▶ WHAT THE TASK REQUIRES:
The answer must consist of every line from the entries below that contains the word "Stability".

▶ DATA EXTRACT:
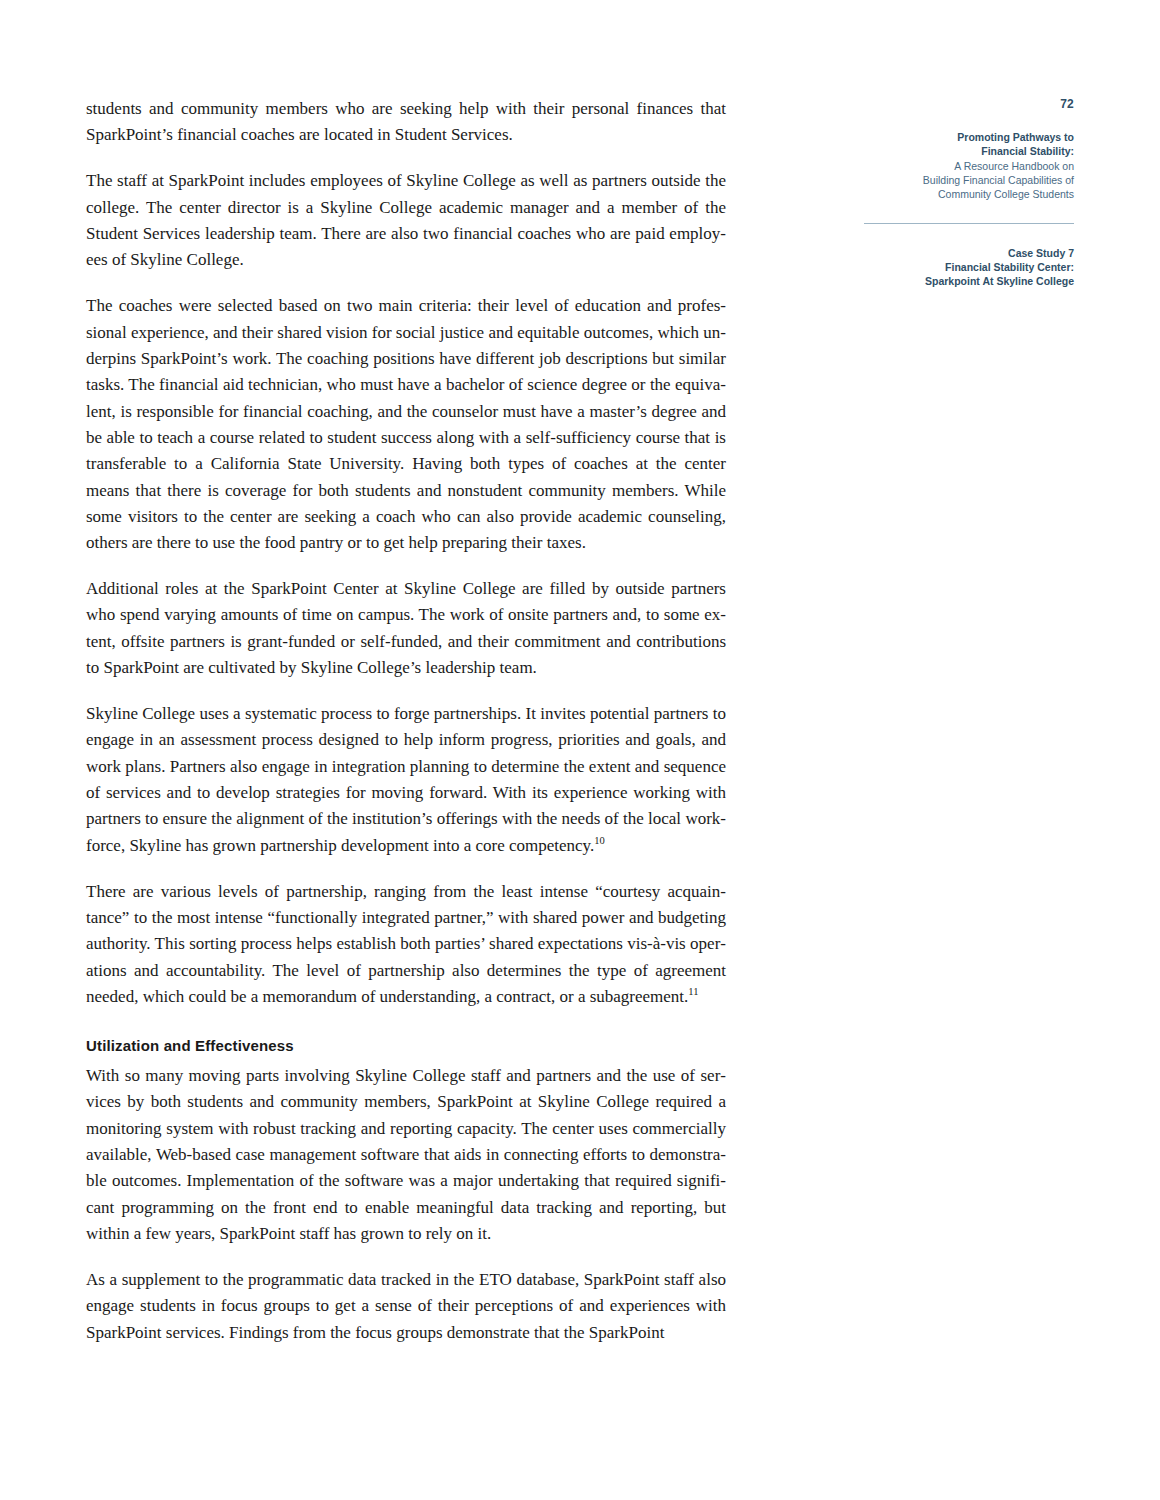72
Promoting Pathways to
Financial Stability:
A Resource Handbook on
Building Financial Capabilities of
Community College Students
Case Study 7
Financial Stability Center:
Sparkpoint At Skyline College
students and community members who are seeking help with their personal finances that SparkPoint’s financial coaches are located in Student Services.
The staff at SparkPoint includes employees of Skyline College as well as partners outside the college. The center director is a Skyline College academic manager and a member of the Student Services leadership team. There are also two financial coaches who are paid employees of Skyline College.
The coaches were selected based on two main criteria: their level of education and professional experience, and their shared vision for social justice and equitable outcomes, which underpins SparkPoint’s work. The coaching positions have different job descriptions but similar tasks. The financial aid technician, who must have a bachelor of science degree or the equivalent, is responsible for financial coaching, and the counselor must have a master’s degree and be able to teach a course related to student success along with a self-sufficiency course that is transferable to a California State University. Having both types of coaches at the center means that there is coverage for both students and nonstudent community members. While some visitors to the center are seeking a coach who can also provide academic counseling, others are there to use the food pantry or to get help preparing their taxes.
Additional roles at the SparkPoint Center at Skyline College are filled by outside partners who spend varying amounts of time on campus. The work of onsite partners and, to some extent, offsite partners is grant-funded or self-funded, and their commitment and contributions to SparkPoint are cultivated by Skyline College’s leadership team.
Skyline College uses a systematic process to forge partnerships. It invites potential partners to engage in an assessment process designed to help inform progress, priorities and goals, and work plans. Partners also engage in integration planning to determine the extent and sequence of services and to develop strategies for moving forward. With its experience working with partners to ensure the alignment of the institution’s offerings with the needs of the local workforce, Skyline has grown partnership development into a core competency.10
There are various levels of partnership, ranging from the least intense “courtesy acquaintance” to the most intense “functionally integrated partner,” with shared power and budgeting authority. This sorting process helps establish both parties’ shared expectations vis-à-vis operations and accountability. The level of partnership also determines the type of agreement needed, which could be a memorandum of understanding, a contract, or a subagreement.11
Utilization and Effectiveness
With so many moving parts involving Skyline College staff and partners and the use of services by both students and community members, SparkPoint at Skyline College required a monitoring system with robust tracking and reporting capacity. The center uses commercially available, Web-based case management software that aids in connecting efforts to demonstrable outcomes. Implementation of the software was a major undertaking that required significant programming on the front end to enable meaningful data tracking and reporting, but within a few years, SparkPoint staff has grown to rely on it.
As a supplement to the programmatic data tracked in the ETO database, SparkPoint staff also engage students in focus groups to get a sense of their perceptions of and experiences with SparkPoint services. Findings from the focus groups demonstrate that the SparkPoint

▶ ANSWER SECTION:
Financial Stability:
Financial Stability Center:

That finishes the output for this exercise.